Time always entails a loss; as time passes by, something is constantly being left behind, and there is mourning, as well as a need to grasp what lingers. Images create the illusion that present and past co-exist. We then decide to collect the portrait of everything we wish to remember or do not wish to forget. Images become our memory.
For years now, I have been collecting super8 and 8mm films, creating my own archive of home movies and found footage. I buy these films in flea markets in different countries and have collected some from friends or in other random circumstances. Even though these movies and memories belonged to someone else, they somehow speak to my own.
I believe that images reveal the hidden processes by which humanity leaves the traces of its existence and that every picture becomes a fragment of an irretrievable past. The archive appears then as a potentially successful means of accessing what has been lost, reconstructing the past, putting together all these fragments through methods of order and categorization to be display as relics. But those methods of order and structure, recollection and repetition, may become system of passive latency, rather tan a dimension of active remembering.
Unsolicited Memories; Archival Exercises is an ongoing research and exploration of methods to physically represent this archive of memories as an embodied experience. I propose an inventory that activates the archive – a re-appropriation of anonymous stories – while recognizing a system in which the function of the past is not determined by its status as unequivocal event, but where its meaning is rather constituted retroactively and rearranged at every point in time. In the functioning of remembering the value of the past is not that of truth but of desire and driven by desire, memory allows for both preservation and erasure.
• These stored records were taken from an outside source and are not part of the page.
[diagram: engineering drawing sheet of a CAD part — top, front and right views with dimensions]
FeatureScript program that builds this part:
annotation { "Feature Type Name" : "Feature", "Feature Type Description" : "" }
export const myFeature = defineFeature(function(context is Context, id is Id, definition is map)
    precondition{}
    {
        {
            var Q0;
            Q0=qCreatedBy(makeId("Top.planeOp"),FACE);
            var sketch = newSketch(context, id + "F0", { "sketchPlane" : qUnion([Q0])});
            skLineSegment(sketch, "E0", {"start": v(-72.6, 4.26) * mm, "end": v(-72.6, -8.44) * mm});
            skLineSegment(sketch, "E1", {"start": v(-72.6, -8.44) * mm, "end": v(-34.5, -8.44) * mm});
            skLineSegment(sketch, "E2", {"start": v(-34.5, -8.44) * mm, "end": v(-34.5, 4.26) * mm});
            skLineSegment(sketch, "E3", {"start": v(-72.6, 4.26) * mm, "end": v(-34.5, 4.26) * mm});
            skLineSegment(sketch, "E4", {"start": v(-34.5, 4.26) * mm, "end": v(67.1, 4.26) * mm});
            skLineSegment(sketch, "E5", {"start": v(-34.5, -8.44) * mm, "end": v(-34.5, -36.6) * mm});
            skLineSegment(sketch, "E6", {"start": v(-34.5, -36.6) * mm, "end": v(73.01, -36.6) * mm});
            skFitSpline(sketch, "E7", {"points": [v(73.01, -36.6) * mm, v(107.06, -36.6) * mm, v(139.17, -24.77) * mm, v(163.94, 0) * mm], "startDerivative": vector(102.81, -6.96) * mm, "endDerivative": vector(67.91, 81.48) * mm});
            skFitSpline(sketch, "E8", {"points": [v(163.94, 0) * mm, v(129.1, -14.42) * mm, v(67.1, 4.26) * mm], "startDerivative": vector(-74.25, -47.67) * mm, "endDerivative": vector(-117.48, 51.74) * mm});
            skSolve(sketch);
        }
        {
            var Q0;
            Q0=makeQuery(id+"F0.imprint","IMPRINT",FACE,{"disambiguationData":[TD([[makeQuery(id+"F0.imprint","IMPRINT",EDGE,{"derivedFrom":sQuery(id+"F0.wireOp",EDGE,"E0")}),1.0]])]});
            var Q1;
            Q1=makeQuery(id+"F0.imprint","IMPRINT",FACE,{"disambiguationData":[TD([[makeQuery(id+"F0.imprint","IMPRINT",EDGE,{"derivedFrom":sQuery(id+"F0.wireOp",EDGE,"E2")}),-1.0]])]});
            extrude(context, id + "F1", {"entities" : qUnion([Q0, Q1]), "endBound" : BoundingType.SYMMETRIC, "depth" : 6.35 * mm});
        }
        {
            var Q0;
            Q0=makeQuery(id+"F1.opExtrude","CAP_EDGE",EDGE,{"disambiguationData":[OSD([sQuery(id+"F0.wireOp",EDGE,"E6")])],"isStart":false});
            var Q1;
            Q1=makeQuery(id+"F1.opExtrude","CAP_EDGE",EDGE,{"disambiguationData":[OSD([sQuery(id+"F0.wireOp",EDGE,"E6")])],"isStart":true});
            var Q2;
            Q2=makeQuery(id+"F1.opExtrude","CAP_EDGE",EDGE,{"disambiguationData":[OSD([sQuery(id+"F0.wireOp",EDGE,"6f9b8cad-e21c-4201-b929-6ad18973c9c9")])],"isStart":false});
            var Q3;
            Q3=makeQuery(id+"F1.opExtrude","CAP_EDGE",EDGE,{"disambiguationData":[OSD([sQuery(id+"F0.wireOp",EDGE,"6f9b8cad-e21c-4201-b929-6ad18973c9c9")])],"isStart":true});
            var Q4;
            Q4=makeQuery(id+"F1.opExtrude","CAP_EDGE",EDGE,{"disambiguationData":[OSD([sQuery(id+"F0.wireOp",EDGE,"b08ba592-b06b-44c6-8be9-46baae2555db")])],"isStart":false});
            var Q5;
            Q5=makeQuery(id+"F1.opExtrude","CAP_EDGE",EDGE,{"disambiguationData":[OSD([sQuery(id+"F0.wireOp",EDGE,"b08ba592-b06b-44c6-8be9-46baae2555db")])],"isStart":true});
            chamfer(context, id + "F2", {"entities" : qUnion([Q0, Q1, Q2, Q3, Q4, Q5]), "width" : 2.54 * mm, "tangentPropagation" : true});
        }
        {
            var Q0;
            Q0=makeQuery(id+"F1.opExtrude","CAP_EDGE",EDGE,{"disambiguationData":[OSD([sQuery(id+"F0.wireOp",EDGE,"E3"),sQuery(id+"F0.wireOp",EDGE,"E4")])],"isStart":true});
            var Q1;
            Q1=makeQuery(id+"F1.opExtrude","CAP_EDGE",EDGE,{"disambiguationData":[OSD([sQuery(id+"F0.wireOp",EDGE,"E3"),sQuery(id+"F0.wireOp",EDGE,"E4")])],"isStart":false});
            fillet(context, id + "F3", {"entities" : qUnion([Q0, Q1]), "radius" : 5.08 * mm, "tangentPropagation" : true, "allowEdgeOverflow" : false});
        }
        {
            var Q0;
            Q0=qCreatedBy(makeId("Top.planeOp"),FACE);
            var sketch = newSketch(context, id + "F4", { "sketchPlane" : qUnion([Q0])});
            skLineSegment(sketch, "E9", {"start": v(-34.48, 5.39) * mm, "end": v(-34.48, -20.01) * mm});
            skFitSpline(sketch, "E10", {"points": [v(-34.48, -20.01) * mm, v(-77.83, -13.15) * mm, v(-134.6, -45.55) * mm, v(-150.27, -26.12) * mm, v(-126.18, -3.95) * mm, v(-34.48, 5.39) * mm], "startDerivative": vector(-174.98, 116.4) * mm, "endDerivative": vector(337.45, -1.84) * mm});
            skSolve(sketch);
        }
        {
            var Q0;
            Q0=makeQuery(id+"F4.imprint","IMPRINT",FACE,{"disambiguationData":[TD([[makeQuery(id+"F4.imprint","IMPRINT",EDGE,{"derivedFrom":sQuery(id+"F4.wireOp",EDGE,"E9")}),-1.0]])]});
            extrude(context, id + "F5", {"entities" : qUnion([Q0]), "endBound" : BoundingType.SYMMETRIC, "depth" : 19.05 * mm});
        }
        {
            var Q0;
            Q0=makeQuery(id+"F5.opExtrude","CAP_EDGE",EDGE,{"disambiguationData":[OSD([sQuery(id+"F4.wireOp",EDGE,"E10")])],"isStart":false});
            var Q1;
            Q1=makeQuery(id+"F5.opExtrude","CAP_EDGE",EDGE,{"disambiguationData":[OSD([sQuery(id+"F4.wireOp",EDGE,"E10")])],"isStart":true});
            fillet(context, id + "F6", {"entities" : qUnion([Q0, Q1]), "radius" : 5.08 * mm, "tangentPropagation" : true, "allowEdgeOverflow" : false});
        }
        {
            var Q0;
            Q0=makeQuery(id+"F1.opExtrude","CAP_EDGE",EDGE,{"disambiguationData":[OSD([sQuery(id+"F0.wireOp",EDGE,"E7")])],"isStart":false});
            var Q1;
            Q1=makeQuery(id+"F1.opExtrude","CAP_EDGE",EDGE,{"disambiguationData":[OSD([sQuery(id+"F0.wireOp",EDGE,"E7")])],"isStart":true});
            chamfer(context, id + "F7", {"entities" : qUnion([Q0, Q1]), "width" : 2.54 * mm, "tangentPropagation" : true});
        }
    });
In this video installation new narratives emerge from the juxtaposition and montage of found super8 home movies projected and mapped onto transparent plexi-glass cubes that have been randomly stacked and that seem to contain the images. Each cube, being simultaneously autonomous and part of a larger whole, turns on and off with no discernable pattern, just as memories can be triggered randomly by people, events and happenstance in life. In this way memory and the archive are deconstructed and rearticulated, both preserving and erasing the past, acting as memory objects that can be manipulated to facilitate new versions of the past.